You advocate a consensus between China, the United States of America and Russia, while others call for war. Do you think the camp of consensus and cooperation between the nations in peace and respect can hold against the ambitions of the military-industrial complex?
It will be increasingly difficult to make the case for serious engagement between the US and China and Russia in the near future. China is increasingly seen as the principal US security concern, and Russia is already in the enemy camp. Russia will be even more difficult to engage than China because of Putin’s personality and ambitions, and especially because Russia lacks the kinds of official and unofficial (NGO and people-to-people) connections with the US that China has. The role of military-industrial complexes in all three countries is, of course, a major obstacle to cooperation. But narrow nationalism is also an obstacle that one can see operating, for example, in disputes in Ukraine, Syria, and the South China Sea.
You qualify Netanyahu enemy of peace. Why, in your opinion, the United States maintain so close ties with Israel?

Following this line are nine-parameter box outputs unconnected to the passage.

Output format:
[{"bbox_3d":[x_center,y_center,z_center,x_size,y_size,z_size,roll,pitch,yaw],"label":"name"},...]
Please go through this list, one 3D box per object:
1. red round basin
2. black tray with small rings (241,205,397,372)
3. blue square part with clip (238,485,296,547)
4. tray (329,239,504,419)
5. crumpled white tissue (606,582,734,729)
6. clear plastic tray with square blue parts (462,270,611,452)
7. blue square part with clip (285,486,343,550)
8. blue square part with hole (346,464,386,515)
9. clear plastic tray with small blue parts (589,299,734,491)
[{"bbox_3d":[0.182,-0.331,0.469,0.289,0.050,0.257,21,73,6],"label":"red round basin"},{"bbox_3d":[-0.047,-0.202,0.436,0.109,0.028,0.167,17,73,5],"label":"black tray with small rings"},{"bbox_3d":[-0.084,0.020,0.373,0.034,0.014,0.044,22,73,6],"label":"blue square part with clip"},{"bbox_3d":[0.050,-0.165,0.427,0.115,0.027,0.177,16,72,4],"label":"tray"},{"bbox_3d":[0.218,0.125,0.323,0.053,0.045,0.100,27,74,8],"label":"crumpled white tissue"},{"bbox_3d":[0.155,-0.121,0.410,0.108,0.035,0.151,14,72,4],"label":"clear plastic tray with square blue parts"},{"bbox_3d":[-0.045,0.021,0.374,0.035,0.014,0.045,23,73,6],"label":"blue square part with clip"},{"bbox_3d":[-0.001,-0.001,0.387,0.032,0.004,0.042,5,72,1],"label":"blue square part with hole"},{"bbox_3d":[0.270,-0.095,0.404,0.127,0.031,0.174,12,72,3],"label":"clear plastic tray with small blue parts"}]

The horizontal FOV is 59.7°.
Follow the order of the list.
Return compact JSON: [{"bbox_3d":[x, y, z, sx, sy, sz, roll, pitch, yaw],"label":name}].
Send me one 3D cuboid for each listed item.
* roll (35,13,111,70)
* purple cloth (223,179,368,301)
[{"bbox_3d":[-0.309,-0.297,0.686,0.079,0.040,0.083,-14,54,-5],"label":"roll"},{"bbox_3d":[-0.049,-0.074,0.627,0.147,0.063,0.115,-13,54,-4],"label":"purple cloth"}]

As many observers have said over the years, US ties with Israel are the result of several enduring factors: the role of the US in the establishment of Israel in 1948; the pro-Israel lobby in Washington; and Israel’s geopolitical position in the Middle East. Even though US relations with Israel have been very strained by Netanyahu’s bullying behavior—which goes back to the time when he challenged Yitzhak Rabin after the Oslo Accords were signed—it is hard to imagine that security and other ties with Israel will fundamentally change. Simply put, there is no strong constituency in the US for the Palestinians, and even though many American Jews are critical of Israeli policies, there are not enough to compel a change of US policy by a president or a Congress. Netanyahu, of course, knows this, and exploits it, enabling him to avoid a genuine peace with the Palestinians while being able to count on US military support.